Ему и раньше было прекрасно известно, что весь мир грешен, но сейчас от пустячного, еще не произнесенного подтверждения почему-то полегчало. Хотя его собственный грех оставался настолько умозрительным, что, пожалуй, любой здравомыслящий человек поднял бы Никиту на смех. Вот только Никита больше не считал себя здравомыслящим.
Отец ответил с нахальным мальчишеским вызовом:
– Ну, знаю!
– Вот это да, – прошептал Никита, разглядывая его, будто впервые. – Я и не подозревал…
– Я унес бы эту страшную тайну в могилу… Только, может, она для тебя сейчас, как бальзам на душу. Всегда легче становится, когда видишь, что в трясину влип не ты один.
– В трясину? Я не так это вижу… Ну да ладно, мне действительно как-то полегчало. Уж не знаю почему…
– Господа, он не знает! Да просто потому, что ты наконец заговорил.
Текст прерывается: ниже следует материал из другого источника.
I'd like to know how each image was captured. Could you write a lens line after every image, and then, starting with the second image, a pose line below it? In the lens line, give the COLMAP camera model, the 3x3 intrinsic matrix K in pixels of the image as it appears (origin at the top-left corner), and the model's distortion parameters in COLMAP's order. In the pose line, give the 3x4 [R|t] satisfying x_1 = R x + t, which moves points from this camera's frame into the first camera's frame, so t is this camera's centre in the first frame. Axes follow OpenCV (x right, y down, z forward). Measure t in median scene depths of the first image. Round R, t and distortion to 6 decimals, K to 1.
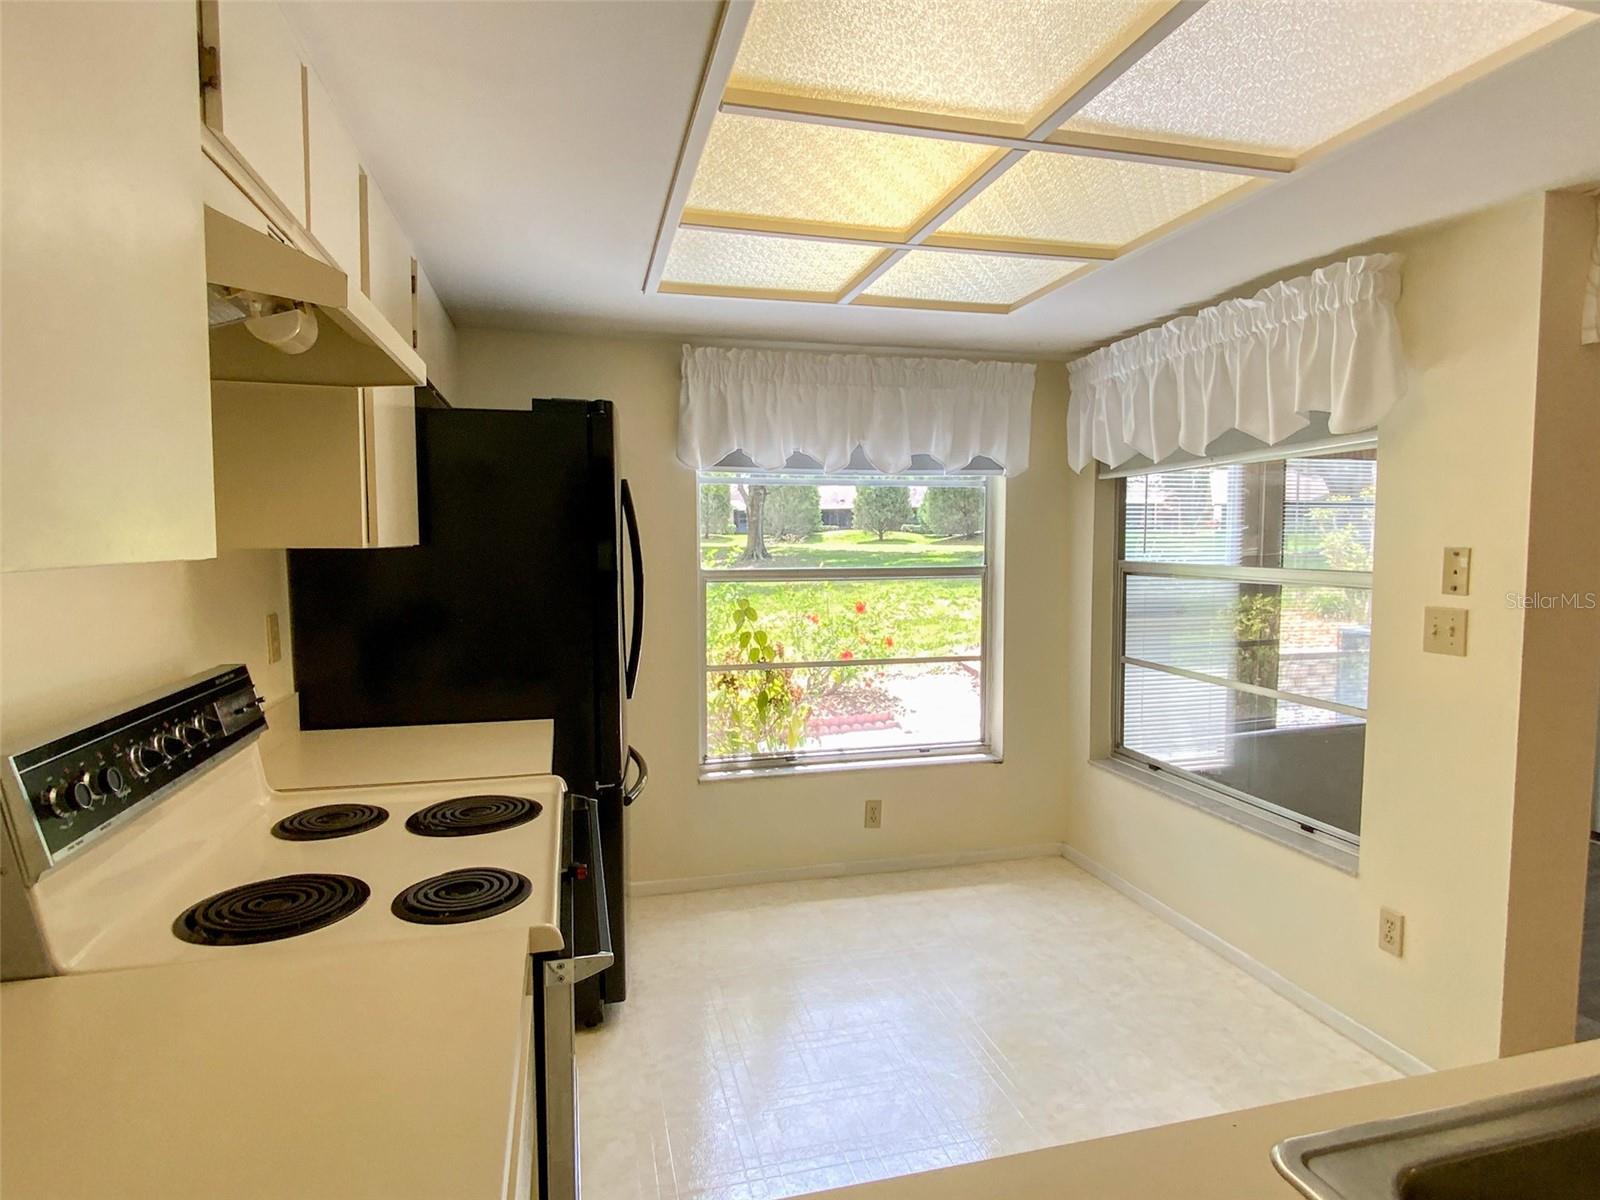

Ты в курсе, я никогда не ронял слюни по поводу всяких психотерапевтических штучек… Но если ты все будешь держать в себе, оно задавит тебя, и все тут!
Терпеливо, как врач у пациента, Никита спросил:
– Что ты хочешь услышать?
– Все, – заявил отец. – Что тебя так изводит? Ты же на себя не похож! Я еще не видел, чтобы так изводились из-за женщины… А у меня все друзья по два-три раза женились. Она не любит тебя?
– Она меня даже не знает.
– Совсем?
– Даже не видела.
Отец громко вздохнул:
– Еще не лучше…
– Это хуже?
– Гораздо. Таня, конечно, ничего не знает?
– Я надеюсь. Зачем ей знать? Я ведь никуда не ухожу… Я просто не могу пойти туда сейчас, понимаешь? Я еще ощущаю заторможенность, тоже, наверное, из-за таблеток. Так и выдать себя недолго.
Взяв на руки одну из кошек, которая не проявила никаких признаков радости, отец сказал:
– А может, ты этого и хочешь?
– Наверное, – не сразу ответил Никита, глядя на подрагивающее треугольное ухо кошки. – Одному мне сейчас было бы легче. Гораздо легче. Только ей-то за что такое? Тане, я имею в виду… Она не заслужила.
– Это уж точно, – без фальшивого воодушевления подтвердил отец. – Но я, знаешь ли, больше о тебе сейчас думаю. Ничего не поделаешь, из вас двоих ты мне роднее. Не подумай, что я притягиваю за уши, но мне ведь всегда казалось, что ты способен… на такое.